For his part, the partner of the study Benjamín Morales responded to the doubts raised by the director of Fonasa regarding the amount of the debt, questioning the type of obligations considered – such as cases not yet billed – or the possibility that agreements are being included. other than the Emergency Law and the “rebase” (benefits granted post-stabilization of the patient).

“This supposed discrepancy of amounts is actually not such. The important thing here is that the $76 billion correspond to health benefits that have actually been executed for Fonasa beneficiaries in accordance with the Emergency Law and after their stabilization, as the case may be. Furthermore, while Fonasa unilaterally decides various collection states for these debts – and within the collection system it manages they may have different administrative states -, we consider that these are due from the moment the service is provided and the account has been presented. and, therefore, they will be charged equally,” explains the lawyer.
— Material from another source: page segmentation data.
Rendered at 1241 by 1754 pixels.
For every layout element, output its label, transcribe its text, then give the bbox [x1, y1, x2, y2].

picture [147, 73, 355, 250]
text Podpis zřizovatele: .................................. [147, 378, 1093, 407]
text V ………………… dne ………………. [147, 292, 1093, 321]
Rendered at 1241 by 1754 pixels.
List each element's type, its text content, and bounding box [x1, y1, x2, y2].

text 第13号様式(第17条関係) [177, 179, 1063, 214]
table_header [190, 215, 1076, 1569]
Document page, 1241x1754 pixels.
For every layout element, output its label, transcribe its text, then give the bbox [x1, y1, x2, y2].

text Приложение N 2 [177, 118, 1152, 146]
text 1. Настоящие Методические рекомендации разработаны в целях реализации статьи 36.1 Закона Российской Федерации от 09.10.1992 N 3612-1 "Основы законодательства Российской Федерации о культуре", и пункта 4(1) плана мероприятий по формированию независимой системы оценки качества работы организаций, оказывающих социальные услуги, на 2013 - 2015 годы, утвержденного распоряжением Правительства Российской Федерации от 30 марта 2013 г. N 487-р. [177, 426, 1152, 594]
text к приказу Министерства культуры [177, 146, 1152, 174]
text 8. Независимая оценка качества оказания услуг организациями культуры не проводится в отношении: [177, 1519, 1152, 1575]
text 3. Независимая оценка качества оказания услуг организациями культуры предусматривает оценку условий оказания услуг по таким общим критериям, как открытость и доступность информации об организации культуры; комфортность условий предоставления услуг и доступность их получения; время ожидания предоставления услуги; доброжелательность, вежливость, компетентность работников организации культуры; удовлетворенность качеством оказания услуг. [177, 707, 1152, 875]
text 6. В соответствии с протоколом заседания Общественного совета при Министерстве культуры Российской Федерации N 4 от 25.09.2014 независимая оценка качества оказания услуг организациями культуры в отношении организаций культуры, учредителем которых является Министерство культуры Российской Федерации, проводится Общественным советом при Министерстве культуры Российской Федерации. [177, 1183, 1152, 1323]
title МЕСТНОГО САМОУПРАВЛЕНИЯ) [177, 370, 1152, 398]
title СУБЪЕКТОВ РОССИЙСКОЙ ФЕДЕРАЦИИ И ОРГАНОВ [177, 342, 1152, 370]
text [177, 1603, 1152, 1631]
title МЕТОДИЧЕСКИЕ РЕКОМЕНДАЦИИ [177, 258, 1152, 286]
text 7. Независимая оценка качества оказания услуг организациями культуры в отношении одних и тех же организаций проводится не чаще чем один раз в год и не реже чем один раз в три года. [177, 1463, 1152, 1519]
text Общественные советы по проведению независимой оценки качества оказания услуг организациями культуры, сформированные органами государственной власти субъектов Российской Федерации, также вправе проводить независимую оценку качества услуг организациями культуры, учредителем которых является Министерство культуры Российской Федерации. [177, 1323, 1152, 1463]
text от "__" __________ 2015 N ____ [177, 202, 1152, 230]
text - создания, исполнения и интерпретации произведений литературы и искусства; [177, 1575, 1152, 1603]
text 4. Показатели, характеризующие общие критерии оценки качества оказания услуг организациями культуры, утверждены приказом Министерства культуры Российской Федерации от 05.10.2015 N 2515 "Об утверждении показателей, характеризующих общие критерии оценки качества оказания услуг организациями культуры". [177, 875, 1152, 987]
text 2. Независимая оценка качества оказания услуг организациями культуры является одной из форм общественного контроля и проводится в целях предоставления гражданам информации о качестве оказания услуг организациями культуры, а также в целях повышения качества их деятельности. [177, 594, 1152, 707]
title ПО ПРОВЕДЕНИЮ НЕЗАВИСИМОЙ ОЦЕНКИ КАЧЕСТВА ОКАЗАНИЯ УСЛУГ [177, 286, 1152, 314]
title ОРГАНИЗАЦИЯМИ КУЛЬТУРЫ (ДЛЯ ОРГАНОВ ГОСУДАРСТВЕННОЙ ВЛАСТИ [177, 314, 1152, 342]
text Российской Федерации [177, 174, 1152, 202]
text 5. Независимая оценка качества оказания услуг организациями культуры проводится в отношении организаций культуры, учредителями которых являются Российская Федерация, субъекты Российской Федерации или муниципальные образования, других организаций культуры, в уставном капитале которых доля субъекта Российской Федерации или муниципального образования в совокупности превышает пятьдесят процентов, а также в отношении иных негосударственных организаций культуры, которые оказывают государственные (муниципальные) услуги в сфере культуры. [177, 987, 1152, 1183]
Based on the provisions of article 141 of DFL No. 1 of 2005 on the payment of care by emergency law, and article 138 of the same regulations on “overriding” (when the public system does not recover its patients from the private centers, and which explains an important part of the unpaid debts), Morales maintains that “these are not two different benefits or unrelated to each other; since once a person at risk of emergency is stabilized, in principle they would have to be referred to the public care network but the rescue rates are very low, around 13%, and they remain in the clinic. And those are benefits that Fonasa is responsible for paying. So, the distinction to say that this is up to the health service is a construct that is not well justified.”